*ESTRATTO FORNITO*:

Caos centrodestra, Matteo Salvini: "Chiamerò Giorgia Meloni". Prove di riavvicinamento
“La chiamerò nonostante gli insulti”. Matteo Salvini, leader della Lega ha rivelato che sentirà Giorgia Meloni dopo la rottura sull’elezione del presidente della Repubblica. Nei giorni scorsi, la fondatrice di Fratelli d’Italia si era detta stupita, se non dispiaciuta, per il comportamento di Salvini nella settimana che ha portato al Mattarella bis con conseguente terremoto nel centrodestra: “Mi ha detto: ‘sto salendo’ e non l’ho visto più. Non mi ha nemmeno più chiamato e non è la prima volta”.
Il numero uno del Carroccio, in quarantena per il Covid da asintomatico, è intervenuto a “Un giorno da Pecora”, la trasmissione di Radio Rai1 e si è concesso una frecciatina a Meloni: “Io non amo divulgare le telefonate e i rapporti personali, non lo trovo di buon gusto. Perché non sono andato da lei? Evidentemente c’erano le altre forze del governo che avevano concluso i loro ragionamenti e sono andato lì. Io facevo gioco di squadra per il centrodestra, qualcuno no, mi pare evidente dai numeri che sono mancati. La Lega aveva 200 voti e 200 voti ha dato, ne sono sicuro perché c’è il modo per capire chi ha votato”.
Incalzato dalle domande, l’ex Ministro ha però promesso: “Dice che sono sparito? Sono a casa con il Covid. La richiamerò nonostante la sequela di insulti che ha riversato nei confronti del mondo. Diciamo che non sono permaloso. La chiamerò ma non vi dico se in settimane, non vi dico quando. Se andiamo d’accordo? Io cerco di non litigare con nessuno. Io cerco sempre di giocare di squadra ma non tutti ragionano così”.

*DATI DI PARTENZA*:
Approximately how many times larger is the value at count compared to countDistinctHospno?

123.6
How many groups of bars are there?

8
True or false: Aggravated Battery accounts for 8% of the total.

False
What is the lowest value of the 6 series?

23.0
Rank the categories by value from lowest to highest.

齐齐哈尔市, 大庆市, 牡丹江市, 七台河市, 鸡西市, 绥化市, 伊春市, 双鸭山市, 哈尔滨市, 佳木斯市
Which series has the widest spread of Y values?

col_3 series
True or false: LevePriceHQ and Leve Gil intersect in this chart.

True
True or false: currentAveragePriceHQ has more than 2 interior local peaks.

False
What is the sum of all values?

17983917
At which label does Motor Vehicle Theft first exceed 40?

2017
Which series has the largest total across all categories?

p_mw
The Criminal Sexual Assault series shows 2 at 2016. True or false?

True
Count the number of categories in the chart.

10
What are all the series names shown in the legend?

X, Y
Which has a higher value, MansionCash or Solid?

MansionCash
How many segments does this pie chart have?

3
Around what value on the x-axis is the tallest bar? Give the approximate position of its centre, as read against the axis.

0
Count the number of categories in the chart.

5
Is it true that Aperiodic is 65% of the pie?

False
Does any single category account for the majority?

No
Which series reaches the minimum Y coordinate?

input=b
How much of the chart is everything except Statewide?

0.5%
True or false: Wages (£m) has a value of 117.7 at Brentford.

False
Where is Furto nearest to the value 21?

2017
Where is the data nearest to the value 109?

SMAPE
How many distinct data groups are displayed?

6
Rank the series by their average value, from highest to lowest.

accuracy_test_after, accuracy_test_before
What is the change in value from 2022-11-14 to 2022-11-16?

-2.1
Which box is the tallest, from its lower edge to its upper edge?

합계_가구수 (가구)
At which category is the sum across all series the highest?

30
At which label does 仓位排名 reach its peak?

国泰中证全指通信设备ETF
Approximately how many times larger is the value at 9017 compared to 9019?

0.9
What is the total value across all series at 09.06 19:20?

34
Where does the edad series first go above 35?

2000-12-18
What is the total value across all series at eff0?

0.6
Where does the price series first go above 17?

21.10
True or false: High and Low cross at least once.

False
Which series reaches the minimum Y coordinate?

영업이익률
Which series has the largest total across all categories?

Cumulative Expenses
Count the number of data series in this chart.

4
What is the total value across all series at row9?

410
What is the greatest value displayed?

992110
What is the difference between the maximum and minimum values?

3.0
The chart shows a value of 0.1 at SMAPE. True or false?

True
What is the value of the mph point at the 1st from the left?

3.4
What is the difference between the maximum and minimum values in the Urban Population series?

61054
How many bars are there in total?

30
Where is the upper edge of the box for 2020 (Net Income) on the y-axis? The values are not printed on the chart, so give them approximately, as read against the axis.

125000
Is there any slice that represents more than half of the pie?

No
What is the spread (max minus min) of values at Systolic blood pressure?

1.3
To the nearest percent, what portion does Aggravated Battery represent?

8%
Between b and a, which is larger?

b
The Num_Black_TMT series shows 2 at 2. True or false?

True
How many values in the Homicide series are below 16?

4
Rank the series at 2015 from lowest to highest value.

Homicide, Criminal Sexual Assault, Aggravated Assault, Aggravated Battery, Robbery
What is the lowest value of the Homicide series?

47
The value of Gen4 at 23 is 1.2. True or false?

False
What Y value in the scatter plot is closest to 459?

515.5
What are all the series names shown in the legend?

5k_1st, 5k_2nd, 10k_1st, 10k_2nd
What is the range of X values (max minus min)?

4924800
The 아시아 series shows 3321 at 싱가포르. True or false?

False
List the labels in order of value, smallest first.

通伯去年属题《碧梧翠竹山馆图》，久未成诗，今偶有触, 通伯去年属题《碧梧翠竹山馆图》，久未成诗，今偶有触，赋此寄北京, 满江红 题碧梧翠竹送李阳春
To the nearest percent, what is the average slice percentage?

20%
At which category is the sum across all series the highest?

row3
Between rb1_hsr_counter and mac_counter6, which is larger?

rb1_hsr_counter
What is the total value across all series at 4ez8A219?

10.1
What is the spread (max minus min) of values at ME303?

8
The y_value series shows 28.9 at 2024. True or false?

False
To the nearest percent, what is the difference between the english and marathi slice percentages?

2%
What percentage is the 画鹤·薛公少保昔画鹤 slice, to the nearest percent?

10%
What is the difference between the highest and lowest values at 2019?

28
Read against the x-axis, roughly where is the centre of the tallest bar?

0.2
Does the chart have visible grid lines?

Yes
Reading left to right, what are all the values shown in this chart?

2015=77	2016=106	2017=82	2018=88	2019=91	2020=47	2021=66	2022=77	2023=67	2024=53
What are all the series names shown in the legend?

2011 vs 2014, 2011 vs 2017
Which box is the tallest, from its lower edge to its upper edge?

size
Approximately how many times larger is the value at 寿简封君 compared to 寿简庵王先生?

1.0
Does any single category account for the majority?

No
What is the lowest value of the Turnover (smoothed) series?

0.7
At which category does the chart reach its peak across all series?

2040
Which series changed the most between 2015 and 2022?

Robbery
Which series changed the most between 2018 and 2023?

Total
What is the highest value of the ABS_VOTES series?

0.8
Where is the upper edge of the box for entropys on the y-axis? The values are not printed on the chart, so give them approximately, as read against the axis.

*CONSEGNA*: Nell'articolo su Salvini e Meloni, Salvini afferma che la Lega ha dato tutti i suoi 200 voti. Spieghi perché egli dichiara di esserne sicuro.

*RISPOSTA*: Salvini dichiara di esserne sicuro perché, a suo dire, esiste un modo per capire chi ha votato.